**Input material:**

· · ·

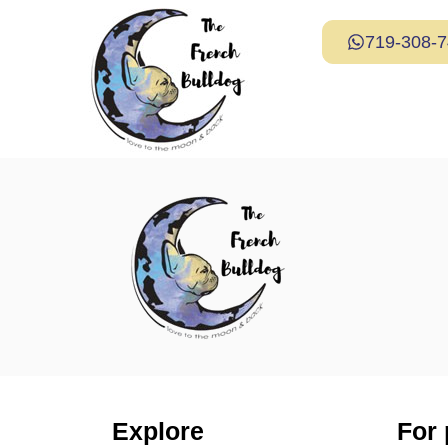
719-308-
Explore
For 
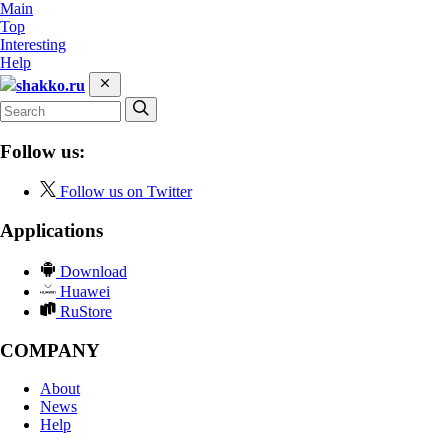
Main
Top
Interesting
Help
shakko.ru
Follow us:
Follow us on Twitter
Applications
Download
Huawei
RuStore
COMPANY
About
News
Help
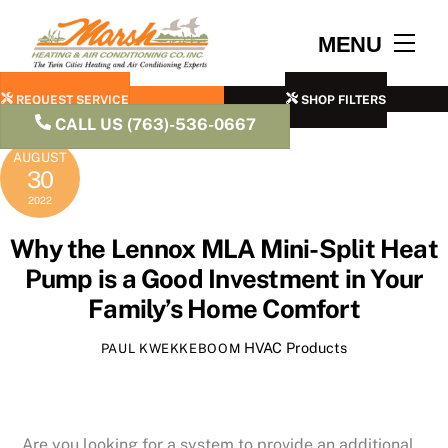
Skip
to
Men
MENU
content
REQUEST SERVICE
SHOP FILTERS
CALL US (763)-536-0667
AUGUST
30
2022
Why the Lennox MLA Mini-Split Heat
Pump is a Good Investment in Your
Family’s Home Comfort
HVAC Products
PAUL KWEKKEBOOM
Are you looking for a system to provide an additional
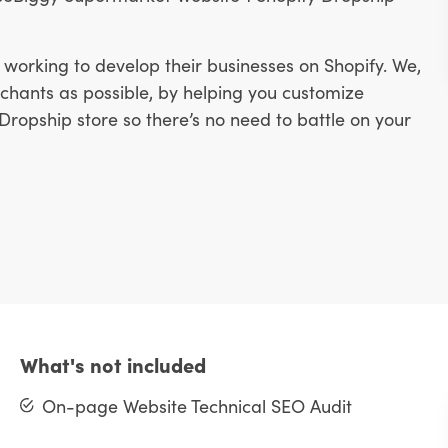
working to develop their businesses on Shopify. We,
hants as possible, by helping you customize
ropship store so there’s no need to battle on your
What's not included
On-page Website Technical SEO Audit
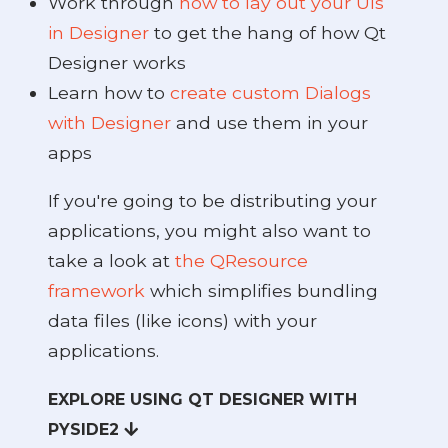
Work through
how to lay out your UIs
in Designer
to get the hang of how Qt
ide2
Designer works
Learn how to
create custom Dialogs
with Designer
and use them in your
apps
If you're going to be distributing your
applications, you might also want to
take a look at
the QResource
framework
which simplifies bundling
data files (like icons) with your
applications.
 PySide2
EXPLORE USING QT DESIGNER WITH
PYSIDE2
PySide2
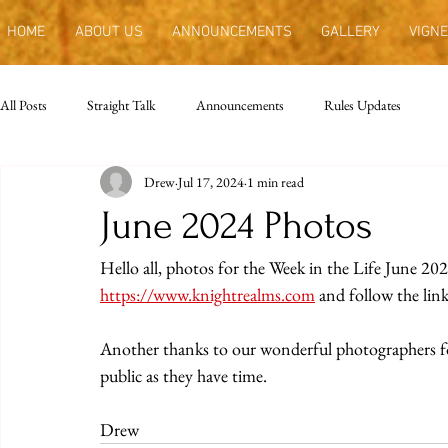
HOME
ABOUT US
ANNOUNCEMENTS
GALLERY
VIGNE
All Posts
Straight Talk
Announcements
Rules Updates
Drew
Jul 17, 2024
1 min read
June 2024 Photos
Hello all, photos for the Week in the Life June 202
https://www.knightrealms.com
 and follow the link
Another thanks to our wonderful photographers for a
public as they have time.
Drew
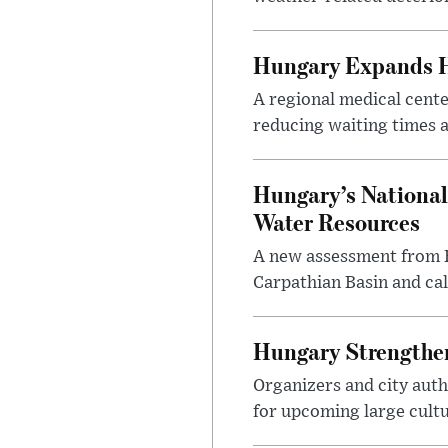
Hungary Expands He
A regional medical cent
reducing waiting times a
Hungary’s National
Water Resources
A new assessment from Hu
Carpathian Basin and ca
Hungary Strengthen
Organizers and city aut
for upcoming large cultur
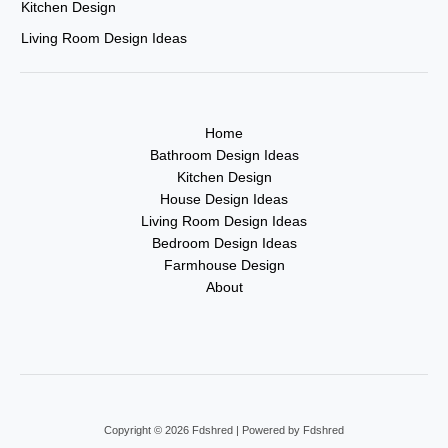
Kitchen Design
Living Room Design Ideas
Home
Bathroom Design Ideas
Kitchen Design
House Design Ideas
Living Room Design Ideas
Bedroom Design Ideas
Farmhouse Design
About
Copyright © 2026 Fdshred | Powered by Fdshred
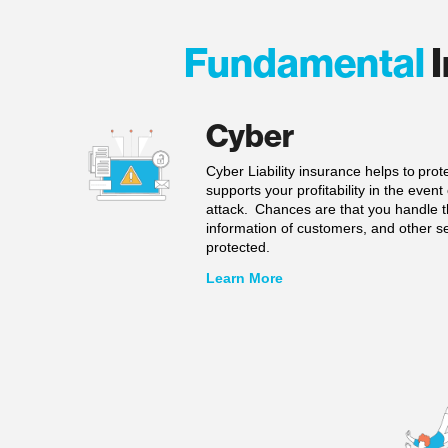
Fundamental
I
Cyber
Cyber Liability insurance helps to pro
supports your profitability in the even
attack.
Chances are that you handle th
information of customers, and other s
protected.
Learn More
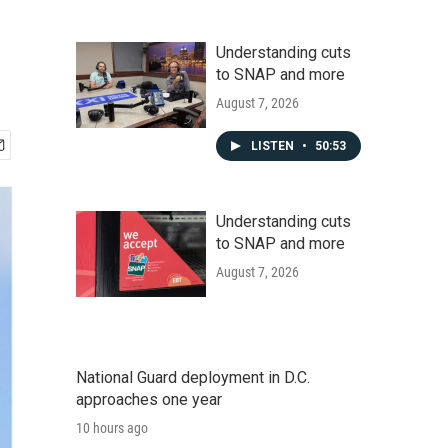
Understanding cuts
to SNAP and more
August 7, 2026
LISTEN
•
50:53
Understanding cuts
to SNAP and more
August 7, 2026
National Guard deployment in D.C.
approaches one year
10 hours ago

· · ·

The answer should consist of every line above in which "June" appears.

June 2024 Photos
Hello all, photos for the Week in the Life June 202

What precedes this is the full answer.